Direct renin inhibition offers another weapon in the arsenal against hypertension. Early inhibitors of renin were monoclonal antibodies, which were excellent probes of enzyme function . However, they were in no ways suitable for use as medication as most were immunogenic and had to be administered via parenteral route. Transition state analogs in the form of statins were first synthesized and were found to be potent inhibitors of renin. However, they had drawbacks because of their peptide like nature and their lack of oral bioavailability . Modifications of these statins led to the development of CGP38560, a compound with reduced peptidic character and of smaller size (MW=730). Optimization of this compound by Novartis led to the development of Aliskiren- the only direct renin inhibitor which is clinically used as an antihypertensive drug (Figure 2) [8, 9, 10].

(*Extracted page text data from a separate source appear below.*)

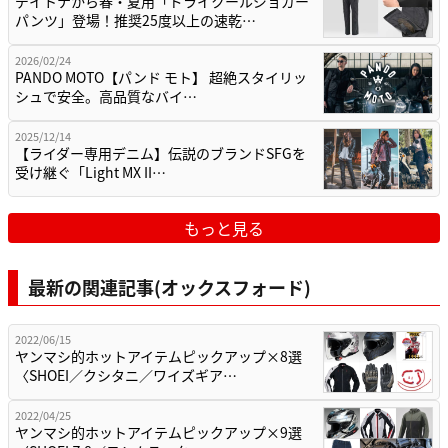
デイトナから春・夏用「ドライクールジョガー
パンツ」登場！推奨25度以上の速乾…
2026/02/24
PANDO MOTO【パンド モト】 超絶スタイリッ
シュで安全。高品質なバイ…
2025/12/14
【ライダー専用デニム】伝説のブランドSFGを
受け継ぐ「Light MX II…
もっと見る
最新の関連記事(オックスフォード)
2022/06/15
ヤンマシ的ホットアイテムピックアップ×8選
〈SHOEI／クシタニ／ワイズギア…
2022/04/25
ヤンマシ的ホットアイテムピックアップ×9選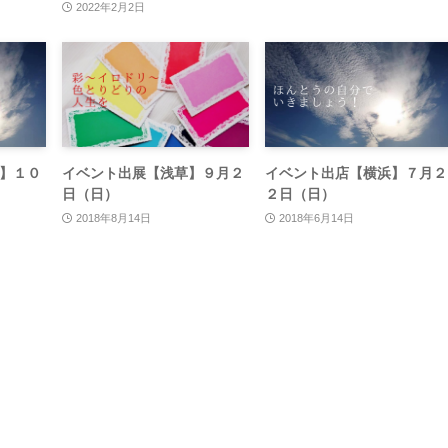
2022年2月2日
】１０
イベント出展【浅草】９月２
イベント出店【横浜】７月２
日（日）
２日（日）
2018年8月14日
2018年6月14日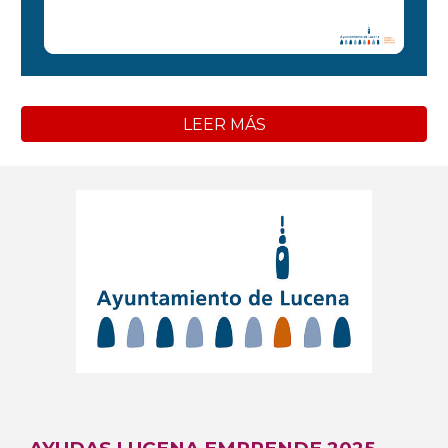
LEER MÁS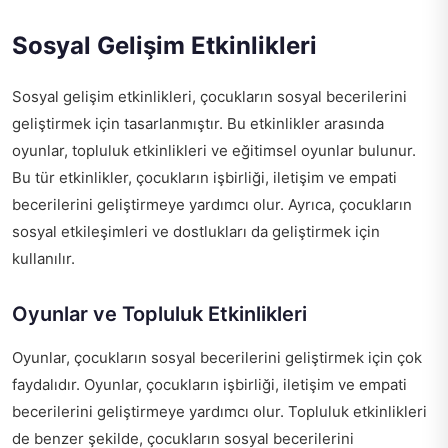
Sosyal Gelişim Etkinlikleri
Sosyal gelişim etkinlikleri, çocukların sosyal becerilerini
geliştirmek için tasarlanmıştır. Bu etkinlikler arasında
oyunlar, topluluk etkinlikleri ve eğitimsel oyunlar bulunur.
Bu tür etkinlikler, çocukların işbirliği, iletişim ve empati
becerilerini geliştirmeye yardımcı olur. Ayrıca, çocukların
sosyal etkileşimleri ve dostlukları da geliştirmek için
kullanılır.
Oyunlar ve Topluluk Etkinlikleri
Oyunlar, çocukların sosyal becerilerini geliştirmek için çok
faydalıdır. Oyunlar, çocukların işbirliği, iletişim ve empati
becerilerini geliştirmeye yardımcı olur. Topluluk etkinlikleri
de benzer şekilde, çocukların sosyal becerilerini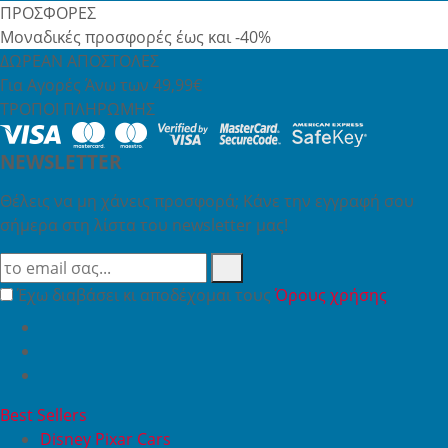
ΠΡΟΣΦΟΡΕΣ
Μοναδικές προσφορές έως και -40%
ΔΩΡΕΑΝ ΑΠΟΣΤΟΛΕΣ
Για Αγορές Άνω των 49,99€
ΤΡΟΠΟΙ ΠΛΗΡΩΜΗΣ
NEWSLETTER
Θέλεις να μη χάνεις προσφορά; Κάνε την εγγραφή σου
σήμερα στη λίστα του newsletter μας!
Έχω διαβάσει κι αποδέχομαι τους
Όρους χρήσης
Best Sellers
Disney Pixar Cars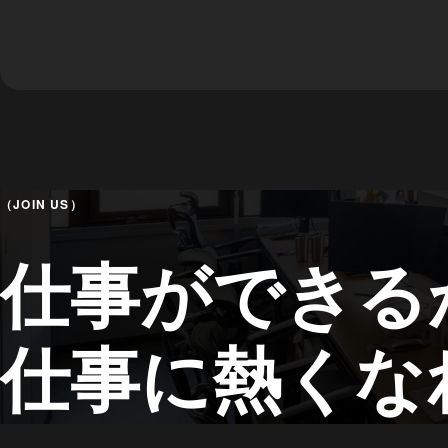
（JOIN US）
仕事ができる
仕事に熱くな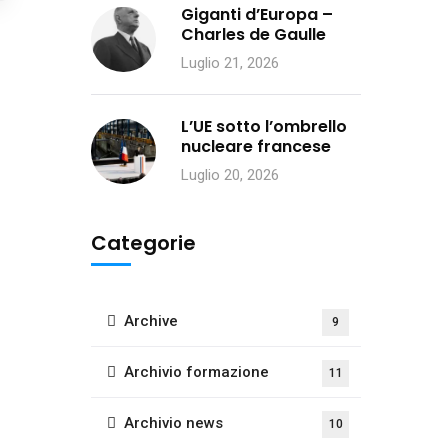
Giganti d’Europa –
Charles de Gaulle
Luglio 21, 2026
L’UE sotto l’ombrello
nucleare francese
Luglio 20, 2026
Categorie
Archive
9
Archivio formazione
11
Archivio news
10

While Novartis was developing inhibitors by modification of the peptide-like inhibitors of renin, Hoffman-La Roche started developing renin inhibitors, which were completely different in structure. Screening of the Roche compound libraries led to the identification of rac-2 which was selective in inhibiting renin over other aspartic proteases (Figure 3.a) . Hoffman-La Roche pursued the development of these compounds until 2001 advancing to pre-clinical stage [12, 13]. Based on the piperidine structure, Pfizer pursued the task of designing ketopiperazine-based renin inhibitors which have shown greater potential (Figure 3.b) [14, 15]. More recently a new series of renin inhibitors based on the ketopiperazine structure was developed by Actelion Pharmaceuticals. These molecules have a 3,9-diazabicyclo[3.3.1] nonene group in place of the ketopiperazine group (Figure 3.c) . Another group of chemists from Vitae Pharmaceuticals has developed orally bioavailable alkyl amines based solely on a computational structure-based design
(Figure 3.d) .
Today, the only renin inhibitor which is used as an antihypertensive drug in the market is Aliskiren (Novartis). However, it is most probable that new antihypertensive drugs will soon reach the clinic in the near future. The regenerated interest in developing direct renin inhibitors has pushed the design of this class of antihypertensive drugs more than ever before.